◆ MATERIAL SHOWN:
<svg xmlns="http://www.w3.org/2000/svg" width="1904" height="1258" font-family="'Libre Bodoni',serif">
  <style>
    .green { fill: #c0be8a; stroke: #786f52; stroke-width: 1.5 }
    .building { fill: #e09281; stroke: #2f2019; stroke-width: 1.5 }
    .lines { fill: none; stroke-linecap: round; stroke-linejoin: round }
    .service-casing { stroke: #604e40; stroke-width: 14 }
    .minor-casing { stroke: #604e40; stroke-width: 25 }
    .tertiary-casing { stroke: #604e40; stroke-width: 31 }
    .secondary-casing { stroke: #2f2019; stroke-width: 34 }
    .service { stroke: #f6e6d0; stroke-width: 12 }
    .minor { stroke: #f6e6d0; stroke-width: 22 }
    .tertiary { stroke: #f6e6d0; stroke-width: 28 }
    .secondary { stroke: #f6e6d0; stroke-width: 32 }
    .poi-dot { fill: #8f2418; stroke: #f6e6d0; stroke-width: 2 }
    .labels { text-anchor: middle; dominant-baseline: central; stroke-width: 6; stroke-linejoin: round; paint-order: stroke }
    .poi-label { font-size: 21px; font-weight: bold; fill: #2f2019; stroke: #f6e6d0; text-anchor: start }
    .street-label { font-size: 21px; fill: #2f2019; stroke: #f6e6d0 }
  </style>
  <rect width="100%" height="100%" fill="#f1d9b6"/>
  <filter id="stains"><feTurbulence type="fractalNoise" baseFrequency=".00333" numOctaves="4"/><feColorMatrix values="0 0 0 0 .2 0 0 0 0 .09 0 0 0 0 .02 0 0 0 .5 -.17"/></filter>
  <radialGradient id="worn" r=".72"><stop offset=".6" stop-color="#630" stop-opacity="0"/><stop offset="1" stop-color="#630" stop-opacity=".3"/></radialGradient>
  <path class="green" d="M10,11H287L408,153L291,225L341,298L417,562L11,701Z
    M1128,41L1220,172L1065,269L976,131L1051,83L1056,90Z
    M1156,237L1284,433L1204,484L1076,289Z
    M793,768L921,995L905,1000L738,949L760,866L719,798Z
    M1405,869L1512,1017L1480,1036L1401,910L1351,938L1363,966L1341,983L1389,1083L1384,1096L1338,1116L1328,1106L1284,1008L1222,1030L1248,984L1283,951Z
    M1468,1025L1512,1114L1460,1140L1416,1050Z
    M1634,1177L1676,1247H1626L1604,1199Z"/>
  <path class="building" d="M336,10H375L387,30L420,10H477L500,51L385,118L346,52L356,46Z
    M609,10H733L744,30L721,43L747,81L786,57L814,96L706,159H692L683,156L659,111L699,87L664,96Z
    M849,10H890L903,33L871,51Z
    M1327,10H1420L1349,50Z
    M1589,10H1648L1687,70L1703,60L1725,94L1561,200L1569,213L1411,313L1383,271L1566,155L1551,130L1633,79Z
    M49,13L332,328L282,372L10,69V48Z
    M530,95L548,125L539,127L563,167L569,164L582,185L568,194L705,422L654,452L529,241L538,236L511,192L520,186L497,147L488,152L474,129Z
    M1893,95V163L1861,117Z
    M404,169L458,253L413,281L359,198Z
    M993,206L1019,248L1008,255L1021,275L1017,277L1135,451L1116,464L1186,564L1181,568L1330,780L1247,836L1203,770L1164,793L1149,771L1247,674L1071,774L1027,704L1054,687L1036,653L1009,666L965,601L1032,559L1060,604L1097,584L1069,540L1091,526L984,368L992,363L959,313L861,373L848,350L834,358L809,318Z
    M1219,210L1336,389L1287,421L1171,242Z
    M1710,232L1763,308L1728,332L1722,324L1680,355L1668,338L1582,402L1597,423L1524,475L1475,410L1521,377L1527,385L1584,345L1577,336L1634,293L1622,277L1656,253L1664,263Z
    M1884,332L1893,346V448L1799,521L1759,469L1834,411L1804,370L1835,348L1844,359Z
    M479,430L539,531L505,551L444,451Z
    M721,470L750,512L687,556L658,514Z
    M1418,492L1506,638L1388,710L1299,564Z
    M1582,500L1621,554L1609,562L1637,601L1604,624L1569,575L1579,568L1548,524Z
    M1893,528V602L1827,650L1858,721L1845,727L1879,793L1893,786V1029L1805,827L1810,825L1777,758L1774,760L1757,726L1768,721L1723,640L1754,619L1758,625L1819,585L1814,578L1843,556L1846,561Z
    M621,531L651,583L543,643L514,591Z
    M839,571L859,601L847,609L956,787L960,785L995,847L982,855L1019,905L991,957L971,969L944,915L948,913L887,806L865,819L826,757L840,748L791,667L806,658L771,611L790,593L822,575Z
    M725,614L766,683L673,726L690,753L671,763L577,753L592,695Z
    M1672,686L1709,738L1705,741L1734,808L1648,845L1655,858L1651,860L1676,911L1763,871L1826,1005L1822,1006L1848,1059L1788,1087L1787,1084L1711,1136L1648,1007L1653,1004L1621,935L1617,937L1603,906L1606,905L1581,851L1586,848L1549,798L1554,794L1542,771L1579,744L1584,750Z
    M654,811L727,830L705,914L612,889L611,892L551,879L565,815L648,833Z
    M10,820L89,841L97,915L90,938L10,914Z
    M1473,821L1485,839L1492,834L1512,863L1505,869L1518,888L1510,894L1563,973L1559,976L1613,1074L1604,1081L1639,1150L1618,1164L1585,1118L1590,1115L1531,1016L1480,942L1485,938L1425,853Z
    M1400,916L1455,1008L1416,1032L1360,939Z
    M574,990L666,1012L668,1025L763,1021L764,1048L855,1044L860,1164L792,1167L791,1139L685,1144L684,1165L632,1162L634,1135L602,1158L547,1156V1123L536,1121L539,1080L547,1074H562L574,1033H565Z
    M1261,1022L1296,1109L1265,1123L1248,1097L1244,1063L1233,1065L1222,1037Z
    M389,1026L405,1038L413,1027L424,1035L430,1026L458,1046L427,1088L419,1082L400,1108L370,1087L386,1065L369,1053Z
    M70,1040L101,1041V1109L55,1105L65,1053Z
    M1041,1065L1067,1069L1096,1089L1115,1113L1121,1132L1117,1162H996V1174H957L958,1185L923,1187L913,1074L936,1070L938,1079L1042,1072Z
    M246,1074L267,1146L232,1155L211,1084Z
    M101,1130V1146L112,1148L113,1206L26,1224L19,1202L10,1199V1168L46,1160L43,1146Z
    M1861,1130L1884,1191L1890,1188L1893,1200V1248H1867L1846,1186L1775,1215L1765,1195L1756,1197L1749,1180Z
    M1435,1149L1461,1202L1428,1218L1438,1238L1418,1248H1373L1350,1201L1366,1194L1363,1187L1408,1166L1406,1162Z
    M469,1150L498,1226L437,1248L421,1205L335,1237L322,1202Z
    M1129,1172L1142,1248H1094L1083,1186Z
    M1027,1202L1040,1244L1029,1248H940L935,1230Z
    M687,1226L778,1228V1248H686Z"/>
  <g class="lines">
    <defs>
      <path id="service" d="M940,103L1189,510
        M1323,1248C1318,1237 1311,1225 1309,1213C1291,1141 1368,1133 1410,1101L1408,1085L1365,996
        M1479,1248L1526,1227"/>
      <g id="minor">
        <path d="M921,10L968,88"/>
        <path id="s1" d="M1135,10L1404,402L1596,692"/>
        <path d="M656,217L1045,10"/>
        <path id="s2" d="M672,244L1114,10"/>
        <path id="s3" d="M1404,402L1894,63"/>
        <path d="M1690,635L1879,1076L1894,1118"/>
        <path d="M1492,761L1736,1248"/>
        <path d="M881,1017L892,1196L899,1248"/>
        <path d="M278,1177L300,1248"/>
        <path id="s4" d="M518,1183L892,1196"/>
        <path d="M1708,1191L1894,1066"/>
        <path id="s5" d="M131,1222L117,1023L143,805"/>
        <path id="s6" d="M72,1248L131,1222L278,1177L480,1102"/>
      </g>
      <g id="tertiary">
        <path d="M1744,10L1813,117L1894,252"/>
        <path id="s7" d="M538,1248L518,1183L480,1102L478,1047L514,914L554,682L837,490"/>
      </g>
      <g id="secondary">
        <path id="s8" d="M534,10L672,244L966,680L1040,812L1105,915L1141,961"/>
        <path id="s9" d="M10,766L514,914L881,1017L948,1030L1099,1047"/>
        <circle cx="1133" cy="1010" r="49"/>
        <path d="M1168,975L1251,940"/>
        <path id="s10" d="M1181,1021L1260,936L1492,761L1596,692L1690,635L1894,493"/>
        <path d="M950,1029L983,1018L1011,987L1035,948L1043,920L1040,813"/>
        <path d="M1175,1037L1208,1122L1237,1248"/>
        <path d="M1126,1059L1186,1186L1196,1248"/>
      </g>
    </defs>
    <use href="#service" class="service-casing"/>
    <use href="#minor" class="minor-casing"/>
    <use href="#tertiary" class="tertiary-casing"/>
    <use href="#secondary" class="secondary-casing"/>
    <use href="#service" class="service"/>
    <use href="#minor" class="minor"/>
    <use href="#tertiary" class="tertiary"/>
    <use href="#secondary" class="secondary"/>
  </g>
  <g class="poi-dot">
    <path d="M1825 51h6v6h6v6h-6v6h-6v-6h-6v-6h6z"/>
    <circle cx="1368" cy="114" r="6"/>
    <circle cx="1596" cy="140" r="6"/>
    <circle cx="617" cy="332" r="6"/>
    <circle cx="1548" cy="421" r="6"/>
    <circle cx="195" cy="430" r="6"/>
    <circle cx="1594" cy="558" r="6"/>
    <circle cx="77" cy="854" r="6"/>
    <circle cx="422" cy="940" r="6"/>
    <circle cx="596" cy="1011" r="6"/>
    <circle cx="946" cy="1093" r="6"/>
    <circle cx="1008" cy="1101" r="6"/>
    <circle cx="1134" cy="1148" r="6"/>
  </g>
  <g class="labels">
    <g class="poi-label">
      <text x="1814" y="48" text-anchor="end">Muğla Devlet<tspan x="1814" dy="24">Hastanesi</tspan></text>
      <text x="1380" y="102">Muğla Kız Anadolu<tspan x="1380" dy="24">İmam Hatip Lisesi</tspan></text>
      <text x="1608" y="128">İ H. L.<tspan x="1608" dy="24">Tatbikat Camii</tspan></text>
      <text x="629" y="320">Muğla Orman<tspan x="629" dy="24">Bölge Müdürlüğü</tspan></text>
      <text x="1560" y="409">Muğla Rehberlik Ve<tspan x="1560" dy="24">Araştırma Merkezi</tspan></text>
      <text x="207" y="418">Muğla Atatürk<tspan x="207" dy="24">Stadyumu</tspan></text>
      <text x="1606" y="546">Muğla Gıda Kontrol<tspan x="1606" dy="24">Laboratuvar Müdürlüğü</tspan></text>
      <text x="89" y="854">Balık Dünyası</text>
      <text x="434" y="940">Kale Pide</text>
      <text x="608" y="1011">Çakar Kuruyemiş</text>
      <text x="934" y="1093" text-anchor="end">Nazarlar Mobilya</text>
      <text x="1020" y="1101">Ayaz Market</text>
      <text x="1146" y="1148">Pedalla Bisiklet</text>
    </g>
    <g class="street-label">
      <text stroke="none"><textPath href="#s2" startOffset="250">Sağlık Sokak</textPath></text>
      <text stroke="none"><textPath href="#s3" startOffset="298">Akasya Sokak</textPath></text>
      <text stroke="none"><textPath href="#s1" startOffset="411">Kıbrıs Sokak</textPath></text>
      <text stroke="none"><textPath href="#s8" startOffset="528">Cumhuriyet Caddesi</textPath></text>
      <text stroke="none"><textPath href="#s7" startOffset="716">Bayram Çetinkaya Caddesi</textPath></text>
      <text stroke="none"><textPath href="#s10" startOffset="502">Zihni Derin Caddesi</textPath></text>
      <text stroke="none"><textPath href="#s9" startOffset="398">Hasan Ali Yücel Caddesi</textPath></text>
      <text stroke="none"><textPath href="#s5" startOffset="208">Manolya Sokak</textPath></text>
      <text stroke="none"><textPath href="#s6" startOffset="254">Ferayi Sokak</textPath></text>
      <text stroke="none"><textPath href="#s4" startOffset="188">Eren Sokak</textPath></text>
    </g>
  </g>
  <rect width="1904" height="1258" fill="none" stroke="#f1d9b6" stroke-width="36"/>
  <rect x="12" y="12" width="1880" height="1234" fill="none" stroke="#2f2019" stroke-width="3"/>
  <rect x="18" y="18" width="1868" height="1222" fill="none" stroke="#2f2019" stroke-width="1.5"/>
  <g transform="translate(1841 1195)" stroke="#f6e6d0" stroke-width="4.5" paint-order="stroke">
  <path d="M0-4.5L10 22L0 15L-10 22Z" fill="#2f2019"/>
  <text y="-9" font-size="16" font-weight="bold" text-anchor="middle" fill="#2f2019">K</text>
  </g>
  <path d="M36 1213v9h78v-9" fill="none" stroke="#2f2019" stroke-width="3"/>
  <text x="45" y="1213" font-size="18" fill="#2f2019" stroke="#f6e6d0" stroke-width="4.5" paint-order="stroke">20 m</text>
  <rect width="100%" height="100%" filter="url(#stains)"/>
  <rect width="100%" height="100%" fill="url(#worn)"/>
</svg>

◆ TASK PROMPT: The lines to report are those in the material above that contain the word "middle"; copy every one of them.

◆ RESULT FOR THIS EXERCISE:
    .labels { text-anchor: middle; dominant-baseline: central; stroke-width: 6; stroke-linejoin: round; paint-order: stroke }
  <text y="-9" font-size="16" font-weight="bold" text-anchor="middle" fill="#2f2019">K</text>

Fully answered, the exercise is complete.